Active listening goes above and beyond simply being quiet and paying attention. It involves body language, participation and exploring the conversation. There are many components that contribute to this skill, here are a few major ones:
6 Components of Active Listening
1. Undivided Attention: Pay attention to what the other person is saying and avoid being distracted by your own thoughts and thinking of what you are going to say next. Ensure your phone is away so that you’re able to give the person your undivided attention. If you’re not able to, it may be able to reschedule for another time that you can. Giving someone your undivided attention demonstrates respect.
2. Body Language: Show that you are listening through your body language. This can be done through eye contact, nodding your head, facial expressions, short statements such as ‘yes’ and ‘mhmmmm’ and keeping your body turned in the same direction as the person you are listening to.
3. Withhold Judgement: Leaders need to be receptive to new ideas, perspectives and ways of doing things. Maintain an open mind while listening and avoid jumping to conclusions. While you may have an opinion, active listening involves allowing the other person to express theirs without interjections or criticism. Allow the person to have time to think and speak before responding or contributing your perspective.
4. Seek Clarity: If you are not sure or do not understand what the person is getting at don’t be afraid to ask questions. Open-ended questions are great tools for learning more about the person and expanding the conversation.
5. Restate What You Hear: Restating the underlying themes you hear in a conversation shows the other person that you understand what they are saying and are truly listening. It also allows them to realise if their point is not coming across clearly and rectify it in the event that what you have restated does not align with what they are trying to communicate.
6. Share: Active listening begins with understanding, and ends with being understood. As the conversation progresses feel free to deepen it by contributing your own perspective, experiences and ideas. This will build a rapport and positive relationship.

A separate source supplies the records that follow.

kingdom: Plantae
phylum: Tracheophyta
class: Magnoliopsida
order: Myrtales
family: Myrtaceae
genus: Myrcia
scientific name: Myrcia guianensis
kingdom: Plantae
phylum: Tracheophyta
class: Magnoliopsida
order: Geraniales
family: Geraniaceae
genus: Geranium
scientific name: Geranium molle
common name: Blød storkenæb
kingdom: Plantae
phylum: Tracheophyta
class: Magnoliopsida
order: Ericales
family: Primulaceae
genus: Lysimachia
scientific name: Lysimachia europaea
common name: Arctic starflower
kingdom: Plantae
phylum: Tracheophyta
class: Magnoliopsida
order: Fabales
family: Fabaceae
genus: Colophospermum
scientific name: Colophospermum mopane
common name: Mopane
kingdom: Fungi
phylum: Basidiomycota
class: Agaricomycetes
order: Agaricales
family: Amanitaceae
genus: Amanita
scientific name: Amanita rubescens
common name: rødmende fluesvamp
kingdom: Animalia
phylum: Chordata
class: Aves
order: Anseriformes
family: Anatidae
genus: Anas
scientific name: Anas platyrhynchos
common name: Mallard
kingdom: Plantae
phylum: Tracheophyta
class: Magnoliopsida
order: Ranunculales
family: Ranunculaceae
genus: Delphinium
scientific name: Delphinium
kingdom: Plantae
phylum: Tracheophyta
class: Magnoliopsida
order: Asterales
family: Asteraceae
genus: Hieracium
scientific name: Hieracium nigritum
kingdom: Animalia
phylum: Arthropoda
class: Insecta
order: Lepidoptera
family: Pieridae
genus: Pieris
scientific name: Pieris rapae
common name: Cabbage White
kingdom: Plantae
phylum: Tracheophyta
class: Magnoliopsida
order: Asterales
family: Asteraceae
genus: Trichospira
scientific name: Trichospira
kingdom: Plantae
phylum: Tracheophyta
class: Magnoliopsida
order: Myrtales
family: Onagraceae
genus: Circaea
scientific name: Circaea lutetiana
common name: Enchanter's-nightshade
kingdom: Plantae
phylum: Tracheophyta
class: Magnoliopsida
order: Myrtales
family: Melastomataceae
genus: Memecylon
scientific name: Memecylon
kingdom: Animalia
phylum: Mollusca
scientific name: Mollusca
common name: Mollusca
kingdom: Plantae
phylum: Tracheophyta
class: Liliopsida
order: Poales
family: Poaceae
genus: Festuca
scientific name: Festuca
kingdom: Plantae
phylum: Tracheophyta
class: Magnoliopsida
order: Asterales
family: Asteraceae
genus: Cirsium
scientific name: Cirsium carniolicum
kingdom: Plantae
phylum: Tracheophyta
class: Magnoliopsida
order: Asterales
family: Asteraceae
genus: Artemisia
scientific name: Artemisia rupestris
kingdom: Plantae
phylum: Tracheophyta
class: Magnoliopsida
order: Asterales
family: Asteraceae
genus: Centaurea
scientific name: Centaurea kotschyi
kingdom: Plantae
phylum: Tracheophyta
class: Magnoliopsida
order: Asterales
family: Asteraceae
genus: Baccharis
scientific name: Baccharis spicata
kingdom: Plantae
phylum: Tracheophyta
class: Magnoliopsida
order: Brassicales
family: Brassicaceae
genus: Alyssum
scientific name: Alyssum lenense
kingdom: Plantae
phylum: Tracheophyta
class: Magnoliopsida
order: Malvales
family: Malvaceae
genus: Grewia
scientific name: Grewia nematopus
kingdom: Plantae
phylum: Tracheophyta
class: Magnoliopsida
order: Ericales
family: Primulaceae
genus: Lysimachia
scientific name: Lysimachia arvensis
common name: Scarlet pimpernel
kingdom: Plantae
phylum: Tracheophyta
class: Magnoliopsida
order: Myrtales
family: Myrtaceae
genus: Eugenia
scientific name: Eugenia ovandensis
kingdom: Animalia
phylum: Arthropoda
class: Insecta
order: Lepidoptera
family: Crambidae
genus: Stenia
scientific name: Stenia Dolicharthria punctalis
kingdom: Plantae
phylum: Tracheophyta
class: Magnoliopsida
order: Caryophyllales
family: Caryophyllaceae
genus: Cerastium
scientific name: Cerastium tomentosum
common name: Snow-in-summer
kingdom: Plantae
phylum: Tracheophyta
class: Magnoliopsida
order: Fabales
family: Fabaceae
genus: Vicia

The Impact of Active Listening
Listening builds trust, creates transparency and fosters loyalty. Active listening also give leaders insight and makes them more mindful of the stress and tension points of those they lead. It encourages stronger communication between leaders and team members and drives engagement. It can also act as an indispensable soft skill during the conflict resolution process.
By taking the time to master this skill leaders can go from simply being leaders to being influential leaders within their respective organisations. Going the extra mile and encouraging employees to learn active listening skills or providing them with training can truly transform an organisation and team culture.